Description of the task: Where the line with "photomicrograph reveals no" appears below, start writing out lines exactly, and finish with the line with "magnification brightfield microscopy", which is included; write out nothing else.

━━━━━ Material supplied ━━━━━

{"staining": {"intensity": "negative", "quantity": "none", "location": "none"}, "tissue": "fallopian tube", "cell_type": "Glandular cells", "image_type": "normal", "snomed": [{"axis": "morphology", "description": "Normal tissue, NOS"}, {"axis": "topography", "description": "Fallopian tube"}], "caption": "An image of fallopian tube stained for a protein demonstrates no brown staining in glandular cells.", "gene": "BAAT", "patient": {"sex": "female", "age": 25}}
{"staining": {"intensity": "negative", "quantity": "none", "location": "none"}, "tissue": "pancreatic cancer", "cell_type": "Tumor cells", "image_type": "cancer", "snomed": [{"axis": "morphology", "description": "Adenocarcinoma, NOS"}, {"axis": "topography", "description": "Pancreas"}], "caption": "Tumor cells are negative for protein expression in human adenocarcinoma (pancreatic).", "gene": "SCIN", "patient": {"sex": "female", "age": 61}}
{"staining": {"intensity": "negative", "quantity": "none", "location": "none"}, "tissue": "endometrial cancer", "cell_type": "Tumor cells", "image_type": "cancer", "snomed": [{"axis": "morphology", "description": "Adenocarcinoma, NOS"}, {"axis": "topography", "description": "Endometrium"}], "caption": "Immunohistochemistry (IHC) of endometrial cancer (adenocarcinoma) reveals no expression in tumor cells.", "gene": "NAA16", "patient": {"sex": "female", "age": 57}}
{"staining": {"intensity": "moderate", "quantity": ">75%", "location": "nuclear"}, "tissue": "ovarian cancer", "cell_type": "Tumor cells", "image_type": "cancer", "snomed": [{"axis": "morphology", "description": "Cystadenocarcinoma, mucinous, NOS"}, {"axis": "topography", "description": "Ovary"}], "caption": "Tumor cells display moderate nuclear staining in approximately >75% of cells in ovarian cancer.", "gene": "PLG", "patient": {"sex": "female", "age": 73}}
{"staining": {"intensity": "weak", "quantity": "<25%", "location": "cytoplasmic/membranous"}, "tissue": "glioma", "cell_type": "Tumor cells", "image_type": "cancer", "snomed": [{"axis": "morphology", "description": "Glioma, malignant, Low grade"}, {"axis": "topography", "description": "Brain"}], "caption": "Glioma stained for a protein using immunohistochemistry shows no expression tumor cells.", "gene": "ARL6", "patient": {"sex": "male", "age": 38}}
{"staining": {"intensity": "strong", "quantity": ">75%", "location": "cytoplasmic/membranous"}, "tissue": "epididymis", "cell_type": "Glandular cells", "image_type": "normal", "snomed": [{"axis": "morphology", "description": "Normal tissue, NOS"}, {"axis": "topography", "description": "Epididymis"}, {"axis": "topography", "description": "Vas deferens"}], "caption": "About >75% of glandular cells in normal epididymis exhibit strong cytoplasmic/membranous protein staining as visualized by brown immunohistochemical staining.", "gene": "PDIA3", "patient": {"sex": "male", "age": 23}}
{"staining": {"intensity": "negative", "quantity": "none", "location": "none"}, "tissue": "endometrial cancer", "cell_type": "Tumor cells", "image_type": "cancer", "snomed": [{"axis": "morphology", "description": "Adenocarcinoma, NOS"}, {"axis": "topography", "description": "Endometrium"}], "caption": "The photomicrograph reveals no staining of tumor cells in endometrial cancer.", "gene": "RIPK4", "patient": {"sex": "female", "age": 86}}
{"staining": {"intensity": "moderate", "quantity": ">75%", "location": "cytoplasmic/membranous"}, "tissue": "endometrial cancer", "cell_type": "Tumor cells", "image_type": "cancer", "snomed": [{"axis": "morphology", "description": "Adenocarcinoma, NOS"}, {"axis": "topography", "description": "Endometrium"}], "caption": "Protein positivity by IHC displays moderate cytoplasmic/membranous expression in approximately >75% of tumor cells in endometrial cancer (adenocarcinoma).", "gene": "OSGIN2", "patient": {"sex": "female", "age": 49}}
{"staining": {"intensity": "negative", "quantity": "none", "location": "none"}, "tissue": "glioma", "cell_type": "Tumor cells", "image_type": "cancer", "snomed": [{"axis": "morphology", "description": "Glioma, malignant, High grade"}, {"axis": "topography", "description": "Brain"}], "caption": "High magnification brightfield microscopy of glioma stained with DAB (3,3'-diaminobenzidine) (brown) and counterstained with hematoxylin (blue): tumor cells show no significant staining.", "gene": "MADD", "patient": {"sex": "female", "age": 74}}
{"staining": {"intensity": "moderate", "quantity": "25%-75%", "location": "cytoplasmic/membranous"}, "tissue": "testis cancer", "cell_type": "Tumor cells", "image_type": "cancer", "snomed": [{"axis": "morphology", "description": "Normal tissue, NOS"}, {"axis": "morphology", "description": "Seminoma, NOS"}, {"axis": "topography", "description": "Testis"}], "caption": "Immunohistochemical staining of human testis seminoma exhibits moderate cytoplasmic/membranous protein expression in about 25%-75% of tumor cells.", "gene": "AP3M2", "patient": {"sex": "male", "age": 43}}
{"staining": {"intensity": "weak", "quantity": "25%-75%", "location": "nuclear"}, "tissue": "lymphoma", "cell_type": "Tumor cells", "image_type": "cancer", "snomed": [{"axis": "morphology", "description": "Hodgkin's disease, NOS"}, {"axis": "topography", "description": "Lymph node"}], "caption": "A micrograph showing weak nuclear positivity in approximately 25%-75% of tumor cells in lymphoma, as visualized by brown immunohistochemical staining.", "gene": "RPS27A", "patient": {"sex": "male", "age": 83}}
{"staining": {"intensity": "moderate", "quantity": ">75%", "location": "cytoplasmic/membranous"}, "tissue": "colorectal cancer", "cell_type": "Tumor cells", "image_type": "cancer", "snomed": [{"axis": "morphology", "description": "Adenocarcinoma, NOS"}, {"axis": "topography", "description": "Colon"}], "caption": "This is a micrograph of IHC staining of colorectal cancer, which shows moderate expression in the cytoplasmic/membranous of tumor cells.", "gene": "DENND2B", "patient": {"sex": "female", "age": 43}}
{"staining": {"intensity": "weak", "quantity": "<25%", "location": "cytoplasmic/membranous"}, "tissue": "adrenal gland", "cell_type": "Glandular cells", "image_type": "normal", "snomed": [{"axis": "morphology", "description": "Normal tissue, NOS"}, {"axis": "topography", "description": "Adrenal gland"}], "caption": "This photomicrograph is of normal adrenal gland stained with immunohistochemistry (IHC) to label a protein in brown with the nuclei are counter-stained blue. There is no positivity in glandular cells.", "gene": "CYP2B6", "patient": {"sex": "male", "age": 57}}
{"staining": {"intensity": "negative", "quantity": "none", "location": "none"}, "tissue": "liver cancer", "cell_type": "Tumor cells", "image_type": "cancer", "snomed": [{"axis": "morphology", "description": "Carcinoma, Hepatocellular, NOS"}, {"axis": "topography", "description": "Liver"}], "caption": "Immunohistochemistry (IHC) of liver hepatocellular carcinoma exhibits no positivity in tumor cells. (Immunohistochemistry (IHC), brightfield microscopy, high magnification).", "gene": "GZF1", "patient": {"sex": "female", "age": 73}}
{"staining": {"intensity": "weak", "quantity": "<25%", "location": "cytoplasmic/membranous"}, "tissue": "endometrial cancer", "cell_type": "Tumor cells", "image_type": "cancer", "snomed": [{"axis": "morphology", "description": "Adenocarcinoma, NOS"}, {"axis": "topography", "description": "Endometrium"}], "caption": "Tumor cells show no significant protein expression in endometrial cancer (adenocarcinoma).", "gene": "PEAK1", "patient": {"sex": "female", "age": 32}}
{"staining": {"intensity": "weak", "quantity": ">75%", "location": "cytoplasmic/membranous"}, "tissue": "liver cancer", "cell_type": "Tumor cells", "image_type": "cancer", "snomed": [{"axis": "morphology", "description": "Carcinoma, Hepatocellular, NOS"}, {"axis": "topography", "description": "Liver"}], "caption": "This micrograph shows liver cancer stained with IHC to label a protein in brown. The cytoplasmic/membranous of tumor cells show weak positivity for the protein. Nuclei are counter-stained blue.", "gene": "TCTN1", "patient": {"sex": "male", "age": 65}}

━━━━━

Response:
{"staining": {"intensity": "negative", "quantity": "none", "location": "none"}, "tissue": "endometrial cancer", "cell_type": "Tumor cells", "image_type": "cancer", "snomed": [{"axis": "morphology", "description": "Adenocarcinoma, NOS"}, {"axis": "topography", "description": "Endometrium"}], "caption": "The photomicrograph reveals no staining of tumor cells in endometrial cancer.", "gene": "RIPK4", "patient": {"sex": "female", "age": 86}}
{"staining": {"intensity": "moderate", "quantity": ">75%", "location": "cytoplasmic/membranous"}, "tissue": "endometrial cancer", "cell_type": "Tumor cells", "image_type": "cancer", "snomed": [{"axis": "morphology", "description": "Adenocarcinoma, NOS"}, {"axis": "topography", "description": "Endometrium"}], "caption": "Protein positivity by IHC displays moderate cytoplasmic/membranous expression in approximately >75% of tumor cells in endometrial cancer (adenocarcinoma).", "gene": "OSGIN2", "patient": {"sex": "female", "age": 49}}
{"staining": {"intensity": "negative", "quantity": "none", "location": "none"}, "tissue": "glioma", "cell_type": "Tumor cells", "image_type": "cancer", "snomed": [{"axis": "morphology", "description": "Glioma, malignant, High grade"}, {"axis": "topography", "description": "Brain"}], "caption": "High magnification brightfield microscopy of glioma stained with DAB (3,3'-diaminobenzidine) (brown) and counterstained with hematoxylin (blue): tumor cells show no significant staining.", "gene": "MADD", "patient": {"sex": "female", "age": 74}}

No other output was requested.